我国是世界上受自然灾害影响最为严重的国家之一,而且正处于经济社会转型期,各种社会危机、群体性事件频发,公共危机管理必然成为我国政府不可或缺的重要职责和必备能力。“公共危机管理主体是一个复杂结构,包括政府系统、企业、公民和各种非政府组织,其中处于主导地位的是政府。”[2]63随着市场体制的完善和公民社会的发展,政府与其他主体之间的关系处在不断调试状态,政府在公共危机管理中的“主导地位”还存在着多种不同的形态,也就是说,目前我国公共危机管理中的政府角色定位尚处在重塑阶段。因此,我们以政府角色为切入点,通过观察分析我国公共危机管理发展历程总结归纳政府角色的嬗变规律,并以此为基础,厘清政府与其他管理主体之间的关系脉络,定位公共危机管理中的政府角色,重塑危机管理中政府角色。
随着国家权力分化和政府能力提升,政府在公共危机管理中的职责日益清晰,政府角色不断调适、逐渐成熟。第一个阶段,政府是危机管理中的“全能者”,是公共危机管理的绝对主体,即政府处于领导核心地位,企业、非政府组织以及公民等主体被置于被动的配合与执行地位。第二个阶段,政府是危机管理中的“领导者”,“只有政府才能具有如此强大的控制力量,才能动员各种资源和社会力量”,[3]24有效预防、及时控制和消除各种突发公共事件的危害。但是由于政府能力限制和职权约束,需要把一些权力让渡于广泛存在的各类社会组织以及公众,让他们发挥积极的作用。第三个阶段,政府是危机管理中的“协调者”,政府积极吸纳其他众多的行为主体参与并共同应对危机,与其他行为主体进行协调形成多元组织、多重层次和多种行为主体共存的“多元协作”结构。

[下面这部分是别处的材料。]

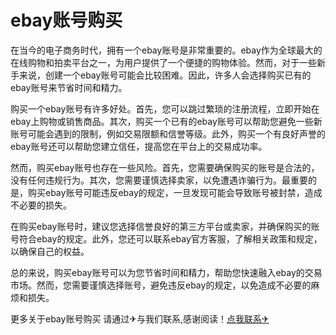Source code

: # ebay账号购买

在当今的电子商务时代，拥有一个ebay账号是非常重要的。ebay作为全球最大的在线购物和拍卖平台之一，为用户提供了一个便捷的购物体验。然而，对于一些新手来说，创建一个ebay账号可能会比较困难。因此，许多人会选择购买已有的ebay账号来节省时间和精力。

购买一个ebay账号有许多好处。首先，您可以跳过繁琐的注册流程，立即开始在ebay上购物或销售商品。其次，购买一个已有的ebay账号可以帮助您避免一些新账号可能会遇到的限制，例如交易限额和信誉等级。此外，购买一个有良好声誉的ebay账号还可以帮助您建立信任，提高您在平台上的交易成功率。

然而，购买ebay账号也存在一些风险。首先，您需要确保购买的账号是合法的，没有任何违规行为。其次，您需要谨慎选择卖家，以免遭遇诈骗行为。最重要的是，购买ebay账号可能违反ebay的规定，一旦发现可能会导致账号被封禁，造成不必要的损失。

在购买ebay账号时，建议您选择信誉良好的第三方平台或卖家，并确保购买的账号符合ebay的规定。此外，您还可以联系ebay官方客服，了解相关政策和规定，以确保自己的权益。

总的来说，购买ebay账号可以为您节省时间和精力，帮助您快速融入ebay的交易市场。然而，您需要谨慎选择账号，避免违反ebay的规定，以免造成不必要的麻烦和损失。

更多关于ebay账号购买 请通过✈与我们联系,感谢阅读！[点我联系✈](https://wiki.G208.com)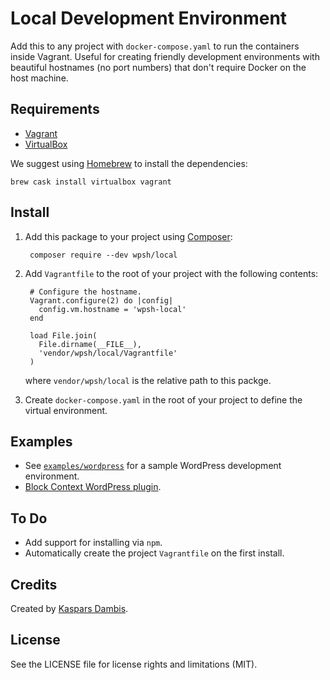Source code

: # Local Development Environment

Add this to any project with `docker-compose.yaml` to run the containers inside Vagrant. Useful for creating friendly development environments with beautiful hostnames (no port numbers) that don't require Docker on the host machine.


## Requirements

- [Vagrant](https://www.vagrantup.com)
- [VirtualBox](https://www.virtualbox.org)

We suggest using [Homebrew](https://brew.sh) to install the dependencies:

	brew cask install virtualbox vagrant


## Install

1. Add this package to your project using [Composer](https://getcomposer.org):

		composer require --dev wpsh/local

2. Add `Vagrantfile` to the root of your project with the following contents:

		# Configure the hostname.
		Vagrant.configure(2) do |config|
		  config.vm.hostname = 'wpsh-local'
		end

		load File.join(
		  File.dirname(__FILE__),
		  'vendor/wpsh/local/Vagrantfile'
		)

	where `vendor/wpsh/local` is the relative path to this packge.

3. Create `docker-compose.yaml` in the root of your project to define the virtual environment.


## Examples

- See [`examples/wordpress`](examples/wordpress) for a sample WordPress development environment.
- [Block Context WordPress plugin](https://github.com/preseto/block-context).

## To Do

- Add support for installing via `npm`.
- Automatically create the project `Vagrantfile` on the first install.


## Credits

Created by [Kaspars Dambis](https://kaspars.net).


## License

See the LICENSE file for license rights and limitations (MIT).
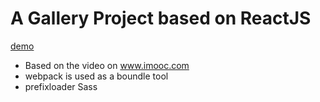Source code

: A Gallery Project based on ReactJS 
======================
[demo](https://cathyfel.github.io/gallery-react/)
* Based on the video on www.imooc.com
* webpack is used as a boundle tool
* prefixloader Sass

政府角色是政府在公共危机管理中一种制度化的行为模式,它在政府与其他主体的关系和互动中体现出来,通过政府在危机管理主体结构中的权责边界来定位。我们可以通过考察政府与市场、政府与社会之间的关系来定位公共危机管理中的政府角色。
从本质上讲,政府与市场之间的关系是社会分工的一种体现。“政府与市场各自发挥其功能和作用,并随着社会政治经济条件的变化沿着自己的轨迹而发展。”[4]政府与市场之间常常表现为一种互补关系,通过发挥市场的作用来纠补“政府失灵”,通过增强政府的作用来弥补“市场失灵”。危机管理中的政府角色也是在这种互补关系中体现出来的。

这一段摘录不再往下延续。